Batteries that employ Li-ion cell chemistry may produce gas when they are improperly charged, shorted or exposed to high temperatures. This gas can cause catastrophic failure, explosion, and/or may compromise the reliability and safety of such batteries. Conventional batteries including carbon and a flammable electrolyte may combust when they are improperly charged, shorted, and/or exposed to high temperature. Current interrupt devices (CIDs) in existing Li-ion cells are generally triggered by excessive gas generation within the Li-ion cells. To this end, a small headspace around the jellyroll is usually included in existing Li-ion cells. Once a cell begins to overcharge, excessive gas generated from overcharge can trigger a bi-stable metallic disk so as to disconnect one of the terminals. In some cases, gassing agents can be added to the cell to generate extra gas in an overcharge state, such as adding Li2CO3 to the positive electrode. However, these gassing agents can also induce unwanted reactions within the cell, thereby increasing the resistance and decreasing the coulombic efficiency of the cell.

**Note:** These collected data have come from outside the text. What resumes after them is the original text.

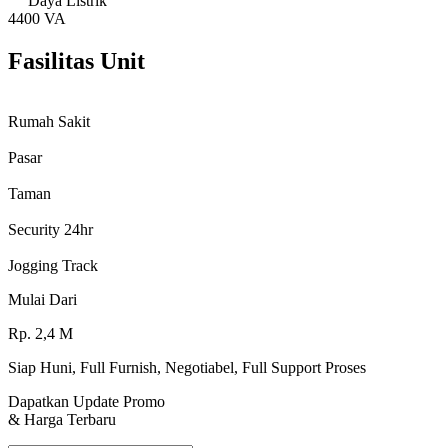
Daya Listrik
4400 VA
Fasilitas Unit
Rumah Sakit
Pasar
Taman
Security 24hr
Jogging Track
Mulai Dari
Rp.
2,4
M
Siap Huni, Full Furnish, Negotiabel, Full Support Proses
Dapatkan Update Promo
& Harga Terbaru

An alternative method is to use a bi-stable metallic strip to cause an intentional short circuit in the presence of excessive gas generation due to overcharge. This approach also relies on gas generation from the storage electrodes and therefore can impose similar tradeoffs between safety and cell performance.
CIDs using the above approaches also suffer from accidental triggers. In general, operations of these devices are more dependent on the temperature and pressure of the cell than on the cell voltage. However, the amount of gas generated by the storage electrodes can change significantly over the lifetime of a cell. At a safe cell voltage, an older cell may generate much more gas than a newer cell does. Therefore, CIDs based on internal cell pressure can accidentally trigger even though the cell is operating safely.